• **EXERCISE**
Transcribe every entry word for word, but drop the pictures.

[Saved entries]
--*--
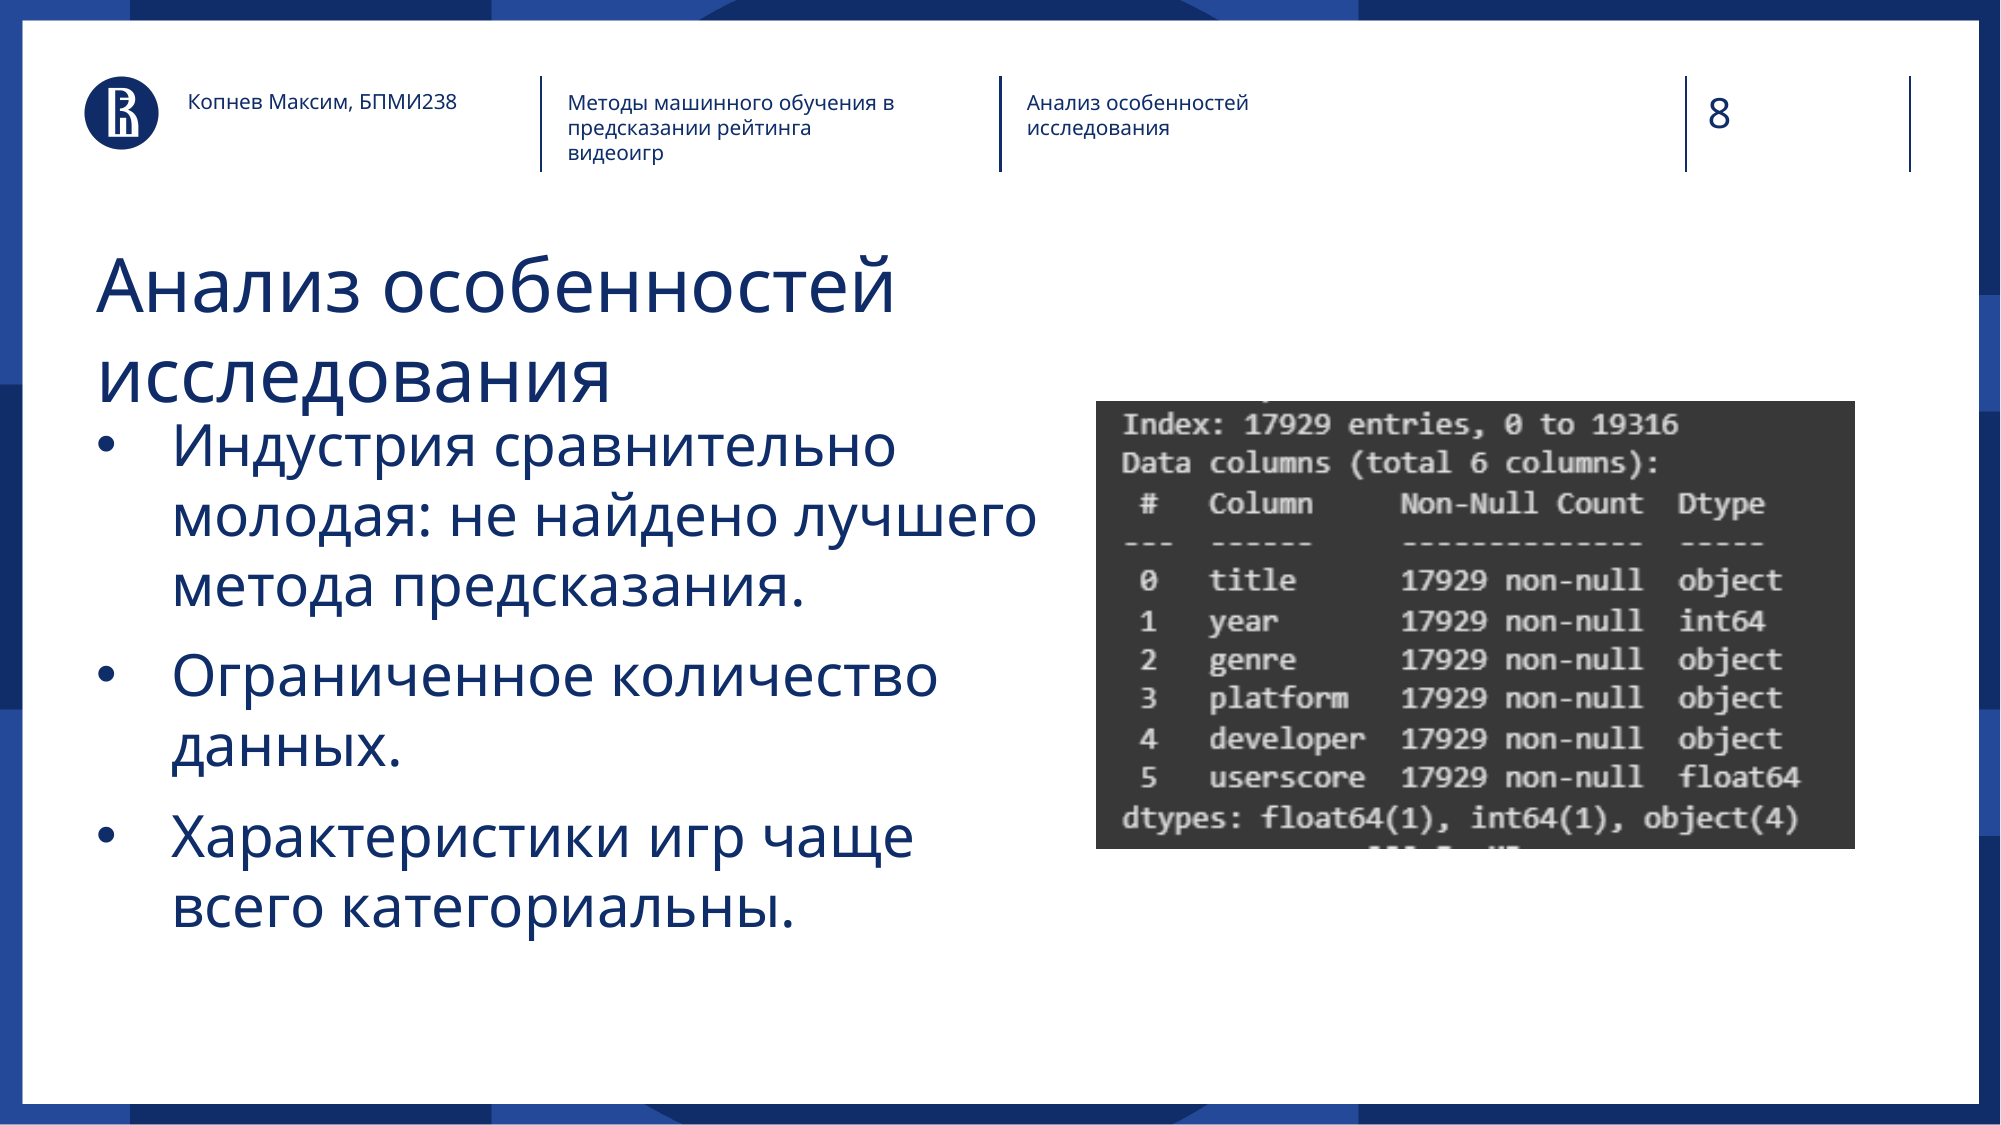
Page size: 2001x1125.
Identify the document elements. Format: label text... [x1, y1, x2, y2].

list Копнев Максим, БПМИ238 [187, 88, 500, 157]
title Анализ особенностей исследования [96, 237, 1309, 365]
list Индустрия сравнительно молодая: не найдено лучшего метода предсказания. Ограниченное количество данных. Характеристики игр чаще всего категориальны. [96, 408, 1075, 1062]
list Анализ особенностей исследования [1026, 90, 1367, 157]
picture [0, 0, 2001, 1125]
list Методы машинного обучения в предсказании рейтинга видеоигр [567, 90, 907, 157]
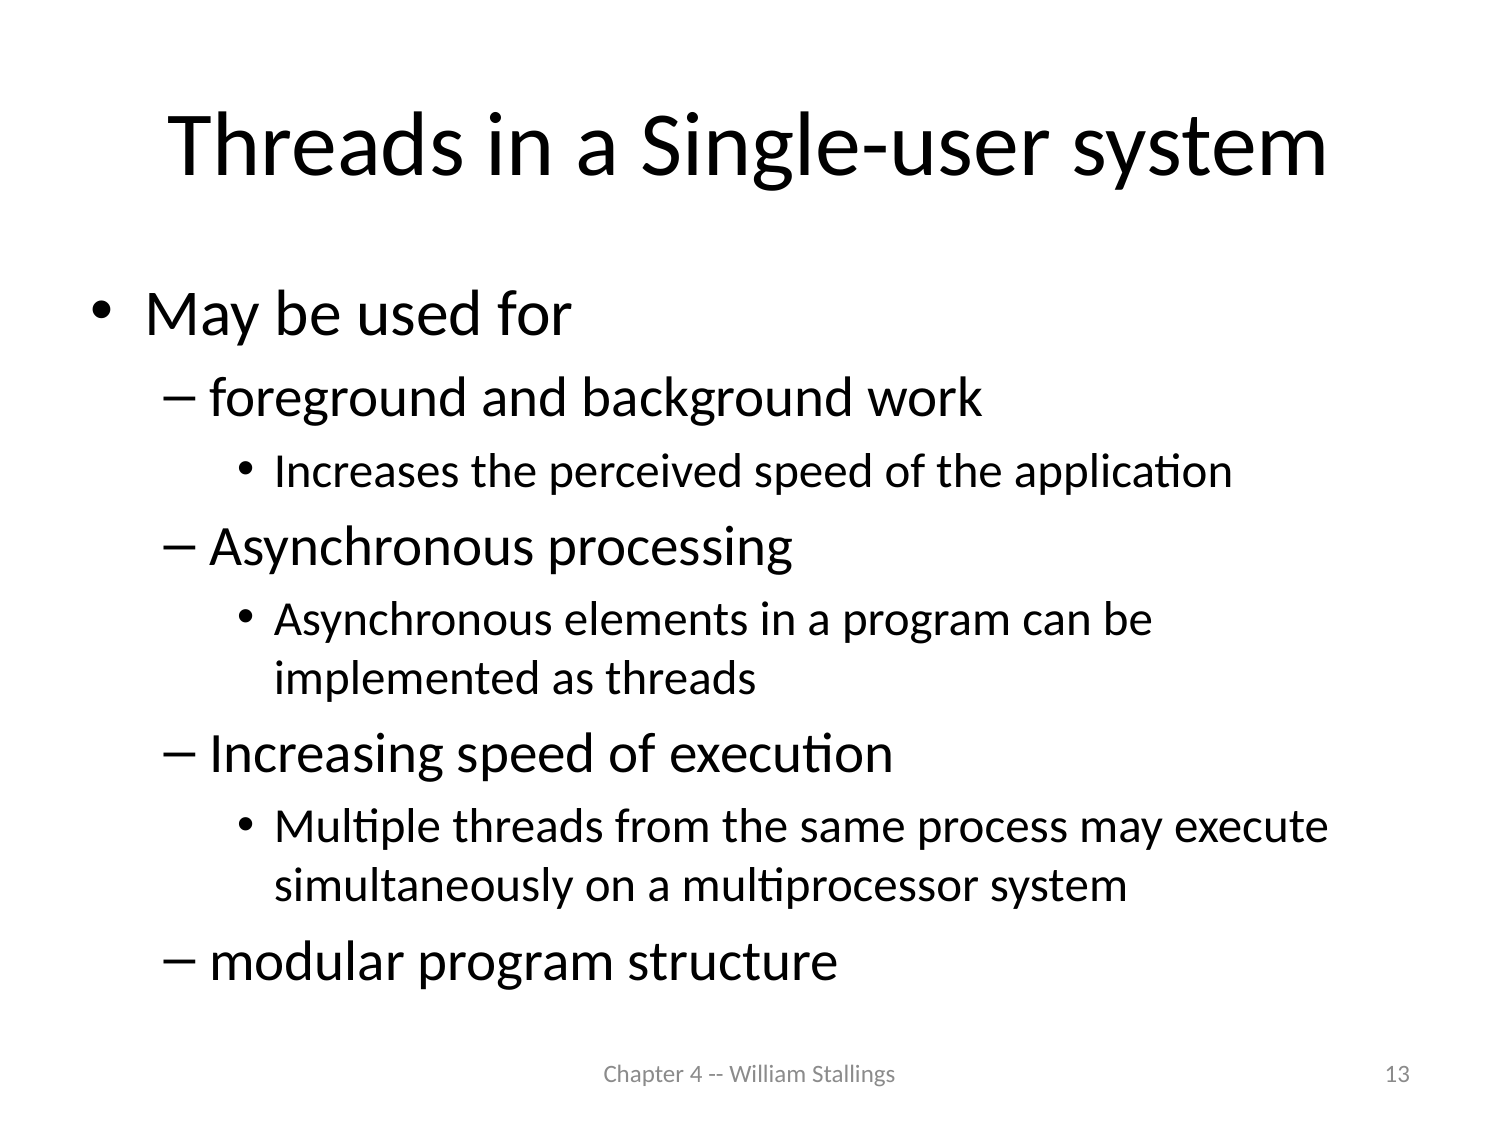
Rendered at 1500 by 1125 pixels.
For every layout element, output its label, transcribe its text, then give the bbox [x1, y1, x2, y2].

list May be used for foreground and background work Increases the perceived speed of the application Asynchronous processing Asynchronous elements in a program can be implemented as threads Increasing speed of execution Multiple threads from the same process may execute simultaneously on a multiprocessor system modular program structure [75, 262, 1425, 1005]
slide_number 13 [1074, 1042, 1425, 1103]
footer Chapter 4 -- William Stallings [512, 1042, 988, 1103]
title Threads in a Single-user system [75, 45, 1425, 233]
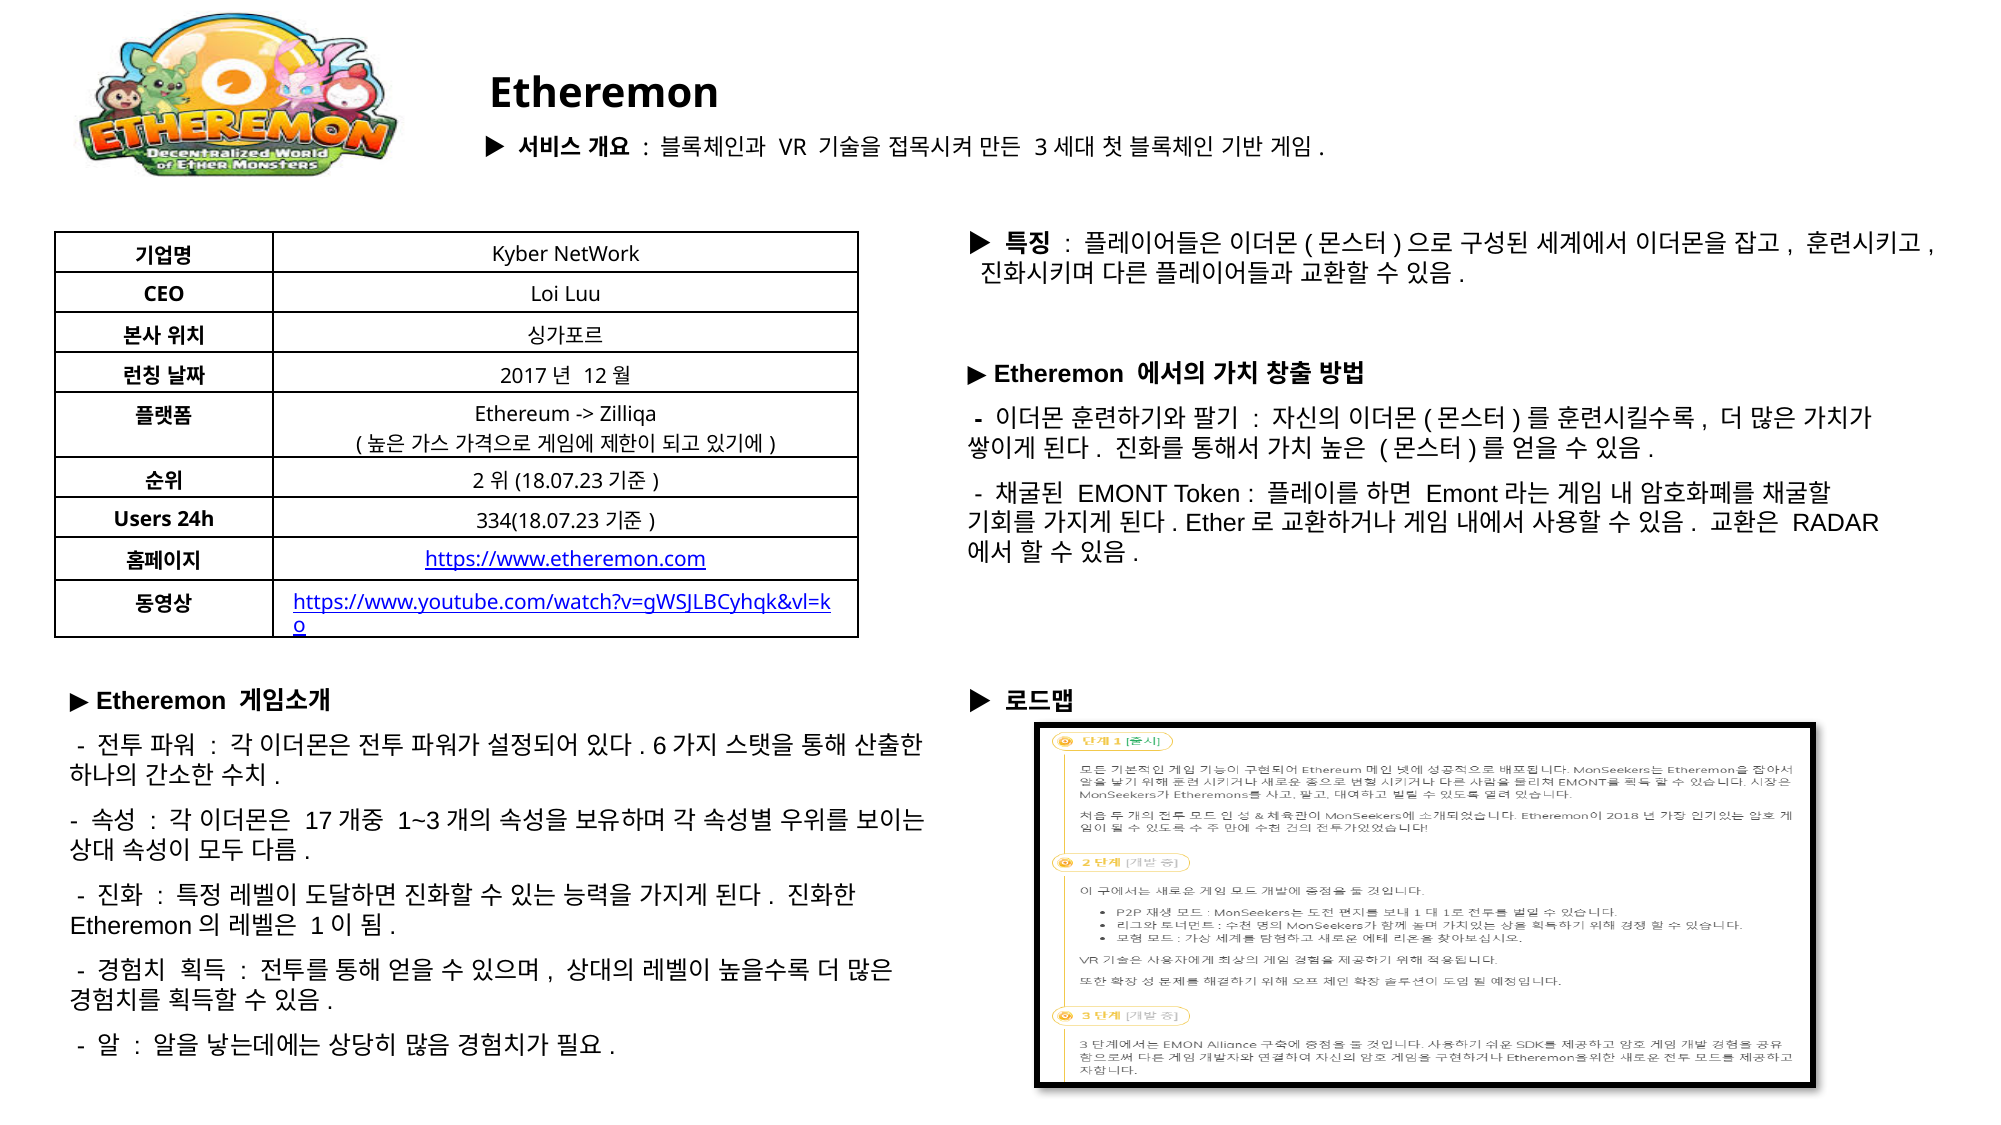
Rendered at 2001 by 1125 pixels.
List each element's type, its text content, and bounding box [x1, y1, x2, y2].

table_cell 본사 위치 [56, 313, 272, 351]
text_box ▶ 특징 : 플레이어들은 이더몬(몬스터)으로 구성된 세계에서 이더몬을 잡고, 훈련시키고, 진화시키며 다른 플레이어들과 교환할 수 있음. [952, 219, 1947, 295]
--*--
• **RESPONSE TO THIS EXERCISE**
Page size: 2001x1125.
Identify the document elements. Format: label text... [x1, y1, x2, y2].

list Копнев Максим, БПМИ238 [187, 88, 500, 157]
title Анализ особенностей исследования [96, 237, 1309, 365]
list Индустрия сравнительно молодая: не найдено лучшего метода предсказания. Ограниченное количество данных. Характеристики игр чаще всего категориальны. [96, 408, 1075, 1062]
list Анализ особенностей исследования [1026, 90, 1367, 157]
picture [0, 0, 2001, 1125]
list Методы машинного обучения в предсказании рейтинга видеоигр [567, 90, 907, 157]
Rendered at 1500 by 1125 pixels.
For every layout element, output its label, transcribe its text, then give the bbox [x1, y1, x2, y2].

list May be used for foreground and background work Increases the perceived speed of the application Asynchronous processing Asynchronous elements in a program can be implemented as threads Increasing speed of execution Multiple threads from the same process may execute simultaneously on a multiprocessor system modular program structure [75, 262, 1425, 1005]
slide_number 13 [1074, 1042, 1425, 1103]
footer Chapter 4 -- William Stallings [512, 1042, 988, 1103]
title Threads in a Single-user system [75, 45, 1425, 233]
Rendered at 2001 by 1125 pixels.
List each element's type, its text content, and bounding box [x1, y1, x2, y2].

table_cell 본사 위치 [56, 313, 272, 351]
text_box ▶ 특징 : 플레이어들은 이더몬(몬스터)으로 구성된 세계에서 이더몬을 잡고, 훈련시키고, 진화시키며 다른 플레이어들과 교환할 수 있음. [952, 219, 1947, 295]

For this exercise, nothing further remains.